Sosyalizmin son kalelerinden Küba'ya gitmişiz... Oradaki yaşama ilişkin bir iki gözlemimizi yazıyoruz... Ama bizim milletin aklı fikri fahişelerde!..
Sormayan kalmadı: "Gerçekten güzeller mi? Eskiden Romanya'da, Sovyetler'de filan olduğu bir naylon çoraba gidiyorlar mı?.. Nerede müşteri buluyorlar?.."
Yetmedi, "Ya sen ne naneler yedin" diye de sormazlar mı? Cevap verdim: "Bir... Siyahlardan hoşlanmam. İki... Küba'ya eşimle gittim."
Ancak bu cevap kesmedi. Bakın bir okurumuz nasıl da ısrarcı:
"1) 'Siyahlardan hazzetmem' diyorsunuz. Biz bunu kesinlikle bilemeyiz değil mi? İstedikten sonra pekala beyaz bayan da bulunabilir. 2) "Eşimle beraberdim" diyorsunuz. İnsan eşini atlatabilir. Örneklerini çok gördük; bir benzeri neden olmasın?"
Fesuphanallah!
'Ne malum' ve 'Nereden bilelim' türü soruların sonu gelmez aslında. Komplo teorilerinin de soru formülasyonu böyledir zaten. Ayrıca bu soruları üreten zihinlerden neler geçtiğini adım gibi biliyorum: En büyük arzuları, önce 'itiraf' ettirmek, ardından da 'ayrıntıları' öğrenmek.
Ama maalesef heveslerini kursaklarında bırakacağım! Siyahlardan hoşlanmadığımı, daha doğrusu 'cinsel partner' olarak tercih etmediğimi başka vesilelerle de yazmıştım. Arşivler şahittir! Ayrıca 'nane yiyecek' kadar vakit olsaydı, okurlarımızdan önce eşim tepeme binerdi: "Çarşamba gecesi 2 saat 45 dakika nereye kayboldun?"

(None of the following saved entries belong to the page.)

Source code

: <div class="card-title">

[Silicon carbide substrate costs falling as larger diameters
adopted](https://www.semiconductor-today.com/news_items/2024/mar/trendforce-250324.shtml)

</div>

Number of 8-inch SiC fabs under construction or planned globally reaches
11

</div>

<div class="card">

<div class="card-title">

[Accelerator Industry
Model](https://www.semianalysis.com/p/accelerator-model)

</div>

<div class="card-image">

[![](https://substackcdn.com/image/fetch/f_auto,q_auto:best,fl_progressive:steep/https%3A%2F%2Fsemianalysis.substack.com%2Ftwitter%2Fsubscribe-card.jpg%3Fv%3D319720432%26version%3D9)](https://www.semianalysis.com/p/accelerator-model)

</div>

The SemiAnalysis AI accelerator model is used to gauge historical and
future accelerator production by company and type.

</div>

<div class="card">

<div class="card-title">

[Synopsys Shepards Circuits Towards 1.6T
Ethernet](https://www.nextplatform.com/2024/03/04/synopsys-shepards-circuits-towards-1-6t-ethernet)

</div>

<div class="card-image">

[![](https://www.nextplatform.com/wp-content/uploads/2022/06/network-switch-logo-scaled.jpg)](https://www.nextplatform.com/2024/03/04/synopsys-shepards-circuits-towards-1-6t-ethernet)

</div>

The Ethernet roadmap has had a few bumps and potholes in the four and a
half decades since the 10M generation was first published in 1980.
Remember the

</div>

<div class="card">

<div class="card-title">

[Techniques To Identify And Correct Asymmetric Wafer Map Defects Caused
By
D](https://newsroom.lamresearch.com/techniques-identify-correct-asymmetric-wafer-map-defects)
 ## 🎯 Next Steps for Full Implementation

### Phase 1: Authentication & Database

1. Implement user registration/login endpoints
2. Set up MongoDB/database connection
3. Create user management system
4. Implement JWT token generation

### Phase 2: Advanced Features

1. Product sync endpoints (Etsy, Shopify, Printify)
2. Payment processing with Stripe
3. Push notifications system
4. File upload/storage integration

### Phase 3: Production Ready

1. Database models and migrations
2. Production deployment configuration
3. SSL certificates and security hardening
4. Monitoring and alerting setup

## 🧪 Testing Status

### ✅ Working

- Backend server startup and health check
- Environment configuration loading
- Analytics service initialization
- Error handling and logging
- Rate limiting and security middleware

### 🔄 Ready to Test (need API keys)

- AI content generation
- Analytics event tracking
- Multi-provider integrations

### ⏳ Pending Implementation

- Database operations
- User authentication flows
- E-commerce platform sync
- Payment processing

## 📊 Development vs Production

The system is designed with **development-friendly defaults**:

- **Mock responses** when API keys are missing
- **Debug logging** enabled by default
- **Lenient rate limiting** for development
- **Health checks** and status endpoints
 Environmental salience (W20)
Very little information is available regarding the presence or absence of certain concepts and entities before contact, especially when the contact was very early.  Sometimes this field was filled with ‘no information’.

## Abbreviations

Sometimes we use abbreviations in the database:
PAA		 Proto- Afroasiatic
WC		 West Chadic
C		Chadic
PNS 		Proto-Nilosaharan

Hadi bir de ifşaat: Ben hayatımda bir kere dahi fahişeyle birlikte olmadım! (Artık bunu olumlu bir durum olarak mı görürler, yoksa olumsuz mu; işte onu bilemem.)
Bir de düzeltme: 'Ne menem bir şeydir' diye yazmışım. Okurumuz uyarıyor: "Menem değil mene." Elbette haklı.